Michael B. Siegel is an American tobacco control researcher and public health researcher. He is a professor of community health sciences at the Boston University School of Public Health.[1]
Siegel completed his residency in preventive medicine at the University of California, Berkeley School of Public Health and trained in epidemiology at the Centers for Disease Control for two years.[1] His former mentor is tobacco-control activist Stanton Glantz.[2]

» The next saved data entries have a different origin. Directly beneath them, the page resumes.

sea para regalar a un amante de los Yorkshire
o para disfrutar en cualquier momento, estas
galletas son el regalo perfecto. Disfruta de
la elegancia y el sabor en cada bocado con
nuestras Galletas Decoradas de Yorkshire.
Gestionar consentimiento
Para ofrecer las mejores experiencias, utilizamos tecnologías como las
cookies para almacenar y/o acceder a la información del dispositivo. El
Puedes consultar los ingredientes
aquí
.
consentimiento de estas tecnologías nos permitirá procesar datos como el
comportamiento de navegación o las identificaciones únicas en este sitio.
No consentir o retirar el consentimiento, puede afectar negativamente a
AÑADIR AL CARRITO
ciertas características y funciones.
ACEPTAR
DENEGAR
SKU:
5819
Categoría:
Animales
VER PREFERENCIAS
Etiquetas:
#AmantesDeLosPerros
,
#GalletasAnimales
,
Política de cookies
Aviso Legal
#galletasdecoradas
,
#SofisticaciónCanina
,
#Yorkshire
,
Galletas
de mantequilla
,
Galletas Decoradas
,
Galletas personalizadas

Siegel is known for his work in the area of tobacco control and the harmful effects of passive smoking.[1] However, in 2007, he published a paper dismissing claims that brief exposure to secondhand smoke increased the risk of heart attacks or presented any other significant cardiovascular risk to nonsmokers.[3] He has been called out for going astray by his former mentor Stanton Glantz who called him "a tragic figure - he has completely lost it," and "his view is that everybody in the tobacco control movement is corrupt and misguided except for him".[3] He also published a study in 2013 that found that in the United States, "states with higher rates of gun ownership had disproportionately large numbers of deaths from firearm-related homicides."[4] He published a similar study the following year, which concluded that "state-level gun ownership...is significantly associated with firearm and total homicides but not with non-firearm homicides."[5] [6] In 2016, he and Emily Rothman published another study that found a "substantial" association between gun ownership rates and the rate at which women died from firearm homicide.[7] [8] In July 2016, he and Rothman published another study that found a strong positive association between gun ownership rates and gun-related suicide rates in the United States. The same study found a strong association between gun ownership rates and overall suicide rates, but only among men.[9] He has also published research about how the soda industry spends millions on health organizations, yet simultaneously lobbies against public health laws intended to reduce consumption of their products.[10]
Siegel has argued that electronic cigarettes could lead to conventional cigarettes becoming obsolete.[2]